Mona’s on Ave B is a great bar for depressed locals to groan about depressing local issues. The last time I was there, a dark and misty Tuesday afternoon, I slouched by a lonely guy slouching next to me who ordered a glass of red wine and a soda with no ice. Down the way, old people debated the merits of local sock vendors. A toothless guy with a small glass of whiskey was telling the bartender he "has a good feeling about things this time." Two guys, one with a top hat walking a Jack Russell, the other with a cane, stumbled in both wearing beaded Mardi Gras necklaces. They began loudly complaining about their "goddamn rich" tenants and let the dog off the leash. Mona’s does its own thing, whether you like it or not.
From the outside, it’s not much: a newer brick facade, low-key sign, the darkened windows filled with neon beer ads. You would never know how big the inside is from just walking by, but it ‘s actually quite large for Alphabet City, with two full rooms and not terribly low ceilings. Just through the door is a cool little pillow seat where you can sit at the windows and watch people mill down Ave B, which is always entertaining, especially if it’s early enough in the day or late enough at night.
The bar stretches the right side of the front room, with a nice wooden bar top and cushioned stools. Behind the liquor are mirrors and a modest amount of chalk signs with pricing info. There isn’t a lot of kitsch going on, but this is not at all that kind of place. Besides the Christmas lights that zigzag the red ceiling to the backroom’s far wall, Mona’s sticks to the general dive bar colors, those certain few that so perfectly hide grime: maroon, black, grey, brown and exposed brick. The tap selection is standard, good.
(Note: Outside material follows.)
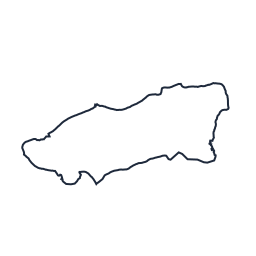 outline of Bali, Taraba, Nigeria, rotated 201°
{"feature_id": "59680162B98222207712503", "entity_name": "Bali", "entity_type": "district", "adm_level": 2, "iso_a3": "NGA", "parent_name": "Nigeria", "parent_adm1": "Taraba", "projection": "albers", "projection_center": [10.998, 8.109], "detail": "fine", "context": "isolated", "style": "outline", "palette": "slate", "viewbox_px": 256, "rotation_deg": 201, "n_neighbors": 0, "source": "geoboundaries", "source_scale": "gbopen_adm2", "svg_char_len": 5302}
<svg xmlns="http://www.w3.org/2000/svg" viewBox="0 0 256 256"><g transform="rotate(201 128 128)"><path d="M188.3,59.9L186.6,60.2L185.4,60.5L184.2,60.7L183.2,61.2L181.9,61.3L180.7,61.8L178.1,60.0L176.4,58.7L175.6,58.7L175.0,59.0L174.6,60.1L173.5,60.1L172.8,59.3L171.8,58.1L171.9,56.7L171.2,57.0L170.7,56.7L170.4,55.5L169.2,54.7L165.7,53.6L163.4,54.3L161.1,55.0L157.8,57.0L156.5,60.1L156.1,62.5L155.0,63.9L155.3,65.2L155.2,67.4L157.4,69.0L157.5,69.6L156.3,70.1L155.3,70.7L153.3,71.5L152.5,71.7L151.4,71.8L150.4,71.6L148.7,71.3L145.3,69.5L144.1,69.2L143.2,68.6L142.1,68.0L141.3,67.4L140.5,66.8L140.0,66.4L139.4,66.0L138.3,65.0L137.5,64.3L137.1,65.5L136.5,66.1L136.1,66.8L135.7,67.4L133.5,71.2L132.8,75.4L132.2,76.2L131.4,77.1L130.4,78.0L129.4,79.1L128.9,80.0L127.9,81.1L126.7,82.2L126.1,82.6L125.7,83.1L124.5,83.8L123.3,84.5L122.1,85.2L121.7,85.6L121.1,86.0L120.1,86.5L119.5,86.8L118.0,87.2L117.0,87.7L116.0,88.2L114.4,88.9L113.2,90.0L112.8,90.4L112.4,91.1L111.5,92.6L111.4,92.7L110.7,93.5L110.1,94.4L109.1,95.5L108.3,96.3L107.5,97.2L106.3,98.1L105.8,98.8L105.2,99.2L103.5,99.9L102.3,100.6L101.5,101.3L99.5,102.7L98.3,104.0L97.8,105.1L97.2,105.8L97.0,106.1L96.6,106.6L95.6,107.5L94.2,108.2L93.0,109.1L92.0,110.0L91.0,110.6L89.8,111.5L89.0,112.0L87.6,112.9L87.5,113.0L85.8,114.5L83.6,115.6L82.5,115.7L82.3,115.8L79.0,113.5L77.5,113.6L76.9,113.7L71.9,123.4L68.1,123.2L61.2,120.2L51.8,123.4L44.9,123.2L43.4,123.6L41.5,124.1L35.9,128.6L36.0,132.5L36.2,133.2L36.4,133.9L37.5,133.9L38.6,135.5L39.5,136.3L39.3,137.4L39.8,138.0L40.9,138.1L41.8,137.5L42.4,138.2L41.4,138.7L41.3,139.1L41.7,139.3L42.1,139.0L42.4,139.4L42.2,139.9L42.9,140.8L43.2,141.1L44.5,141.7L44.5,142.6L46.2,142.4L46.4,142.8L45.7,144.0L46.6,144.9L46.7,145.7L45.9,146.0L45.0,146.2L44.6,146.3L44.7,147.6L44.5,148.6L44.4,149.9L45.1,150.9L45.5,152.0L46.2,153.4L46.4,154.0L46.7,155.1L46.5,156.3L46.8,157.2L46.8,157.8L46.6,158.4L46.9,159.9L46.8,161.2L47.0,162.0L47.3,163.1L47.9,164.1L48.4,164.7L48.6,165.5L48.7,166.8L48.3,167.9L48.3,168.5L48.6,169.3L48.6,170.0L48.7,171.7L48.1,172.7L47.8,174.0L47.8,174.7L47.8,175.7L47.3,176.8L46.9,177.7L46.3,178.5L44.7,179.5L44.3,179.7L43.7,179.9L42.7,180.2L42.1,180.8L41.3,181.7L41.3,182.8L42.0,183.8L42.9,185.4L43.6,187.1L44.1,188.3L44.5,189.4L45.0,190.4L45.5,191.5L46.1,192.3L46.6,193.5L47.0,193.9L48.5,194.9L49.2,195.7L49.6,196.3L50.1,197.6L51.2,198.6L52.3,199.8L53.1,200.8L53.8,201.2L54.4,201.6L56.3,202.4L57.6,202.3L58.3,202.2L58.8,202.1L59.6,201.8L61.7,201.3L62.5,201.1L63.5,200.6L64.3,200.6L65.1,199.9L65.5,199.4L66.1,198.8L67.9,197.2L68.5,197.2L69.3,196.5L69.9,195.9L70.7,195.4L71.1,194.8L72.5,194.1L73.3,193.8L74.4,193.6L75.0,193.3L75.8,192.7L76.6,192.2L77.0,191.8L77.6,191.3L78.4,191.3L79.2,191.0L80.4,190.5L81.5,190.3L82.3,190.0L83.3,189.6L84.3,189.1L85.3,188.6L85.9,188.4L86.5,188.0L86.9,187.5L87.5,187.3L88.3,186.6L89.4,186.3L90.0,186.1L90.8,186.1L91.8,186.2L92.5,186.4L93.3,187.0L94.5,188.1L95.0,187.8L95.8,187.5L96.5,187.3L98.2,185.7L98.6,185.4L99.2,184.8L100.4,183.7L100.8,183.3L101.4,182.6L102.4,181.7L103.0,181.3L103.8,180.6L104.4,180.4L105.4,179.9L106.0,179.7L107.1,179.4L108.5,178.9L109.5,178.3L110.5,177.2L110.2,175.5L109.9,174.2L109.7,173.2L109.8,171.9L109.8,171.3L111.6,169.9L113.0,169.4L114.3,169.4L115.3,168.9L116.3,168.4L116.9,168.2L118.9,167.1L120.1,166.4L120.5,165.9L121.3,164.8L121.9,163.8L122.2,162.9L122.8,162.0L123.4,160.9L124.2,159.6L124.5,158.8L125.5,157.6L126.3,156.6L127.7,155.0L128.2,154.2L129.6,152.8L130.2,152.4L131.2,151.3L132.4,150.2L132.9,149.5L133.2,149.1L133.6,148.4L135.0,147.3L135.6,146.9L136.2,146.2L136.7,145.5L137.5,144.9L138.3,144.2L138.9,143.8L139.5,143.3L140.3,142.8L141.1,142.4L142.0,142.1L142.6,141.9L143.4,141.4L144.0,141.2L145.0,140.7L145.8,140.7L147.3,140.4L148.1,140.4L149.7,140.1L151.2,139.8L152.2,139.8L152.8,139.7L154.1,139.7L154.9,139.6L156.1,139.6L156.8,139.8L158.0,139.5L158.6,139.5L160.1,139.4L160.8,139.1L161.3,138.9L162.1,138.5L164.3,138.8L165.4,139.1L165.5,138.7L165.6,138.0L166.2,137.7L166.6,138.0L167.0,138.1L167.0,137.4L166.7,137.2L166.1,137.0L166.0,136.3L166.4,136.0L166.7,135.6L167.0,135.2L167.4,134.6L168.0,133.5L169.1,132.7L169.7,131.8L170.1,131.3L170.5,130.9L171.4,130.0L172.6,129.1L173.5,128.4L174.7,127.1L175.7,126.3L176.6,125.3L177.3,124.7L178.4,123.8L179.2,123.1L179.4,122.9L179.9,122.4L180.9,121.4L181.9,120.7L182.9,119.7L184.1,118.6L185.1,117.6L185.8,116.8L186.4,116.2L187.4,115.1L188.1,114.0L189.2,112.6L190.2,111.3L190.6,110.6L191.2,109.7L192.0,108.0L192.6,106.6L192.7,106.4L193.4,105.0L194.0,104.2L194.2,103.5L194.8,102.3L195.4,100.9L196.1,99.7L196.5,99.0L196.8,98.3L198.5,96.2L198.9,95.8L199.3,95.4L200.2,94.1L198.2,92.0L198.8,91.7L200.6,91.1L201.3,90.8L201.8,89.2L202.2,88.4L202.5,87.3L203.4,87.0L204.1,86.4L205.1,86.2L206.2,84.8L207.5,84.6L208.6,84.1L209.8,84.5L210.7,84.5L211.6,84.1L212.3,83.8L213.0,83.1L213.4,82.8L213.7,82.5L214.6,81.7L215.6,80.9L216.7,79.8L218.4,78.5L219.1,77.5L219.6,76.4L220.1,74.6L220.0,73.7L219.9,72.9L219.9,72.4L219.5,71.4L216.7,68.4L215.9,67.1L215.6,65.9L214.6,65.6L213.5,65.3L212.5,64.7L211.6,64.5L211.0,64.3L210.0,64.0L209.5,63.6L208.4,62.6L207.0,61.8L205.7,61.0L202.1,59.5L201.0,59.1L199.8,59.0L198.8,58.8L197.5,58.6L196.7,58.7L195.9,58.7L195.0,59.0L193.8,59.0L192.8,59.5L192.2,59.5L191.1,59.6L190.3,59.6L189.7,59.6L189.1,59.9L188.3,59.9Z" fill="none" stroke="#1e293b" stroke-width="2"/></g></svg>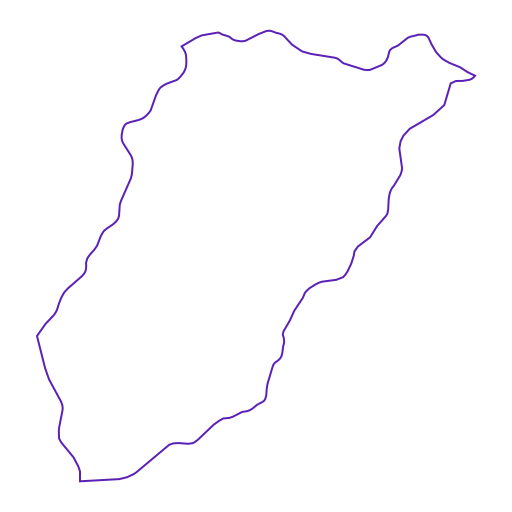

Prices exist on the better side of average: Guinness, Stella etc. for $6 a pint ($2.75 a mug) down to $4 for a pint of Yuengling ($2.15 mug). Cans of PBR are $3. Liquor runs around $5, wine the same, and you can get a dark and stormy for $7.
On the exposed brick left wall, pictures of dead rockstars hang. A small drink shelf stretches back to the same safari edition of Big Buck Hunter that seems to inhabit every dive south of Fourteenth and east of First. It separates the bar from the sprawling back area.The backroom begins narrow, then expands cubicly outward to the large back wall. The walls are lined with mismatched benches, handmade mosaic table tops tucked in the corners. Some very mediocre, semi-impressionist art sits on walls that vary between red stucco and old exposed brick. Interesting lamps hang, each different from the one before it.
The backroom at Mona’s is mainly a game area and is never totally full. The first available activity back there, one of those multi-game boxes (cannon, pool, trivia…) that were popular for a while and now can only be found in places like Double Down Saloon and Duff’s, sits just on the other side of Big Buck Hunter. In the far left corner is a secret hidden booth, and that game that frequents Chuck E. Cheese’s where you roll a weighty brown ball up a ramp and try to get it into one of the target rungs, with the center and those on the top back sides being the most points. I’ve never known what it’s called, but it’s fun, kind of.
The jukebox is pretty good, and not too expensive. With two plays for $1, five for $2, and 15 for $5, it offers bands like New York Dolls, Devo, Buzzcocks, The B-52’s, Pixies, Sonic Youth, Built to Spill, Stooges… everything you’d expect and some new hit stuff. One of my favorite things about the backroom is its large periodic windows where the outside view is incorporated into the room’s aesthetic. The window to the right of the jukebox has a big poem on the wall outside the window (kind of lame, I know. But hey, cool concept and at least they’re trying). The right wall’s window offers a much cooler view of an abandoned fire escape backlit with an eerie green light creeping from below, Christmas lights reflect.
A pool table sits in the center of the room below a super cool seventies stained glass pool light. Mona’s is a place you could actually play pool without getting hassled off the table by young pushy assholes, something that seems to happen every single time I try to play. The patrons here aren’t in a hurry, even the younger ones (who definitely don’t fall into the East Village college crowd) have come to let time pass them by, let life wash over them quietly and warmly. They’ve come to sip on a beer or cup of liquor, to listen to the problems of those left behind, those complaining hypothetical problems no matter how trivial. The people are funny or nice and they always want to talk in a refreshingly uncreepy way. If you’re bummed, go in the day. If you aren’t, go at night. Take a friend, or make some new ones. Either way, Mona’s leaves no regrets.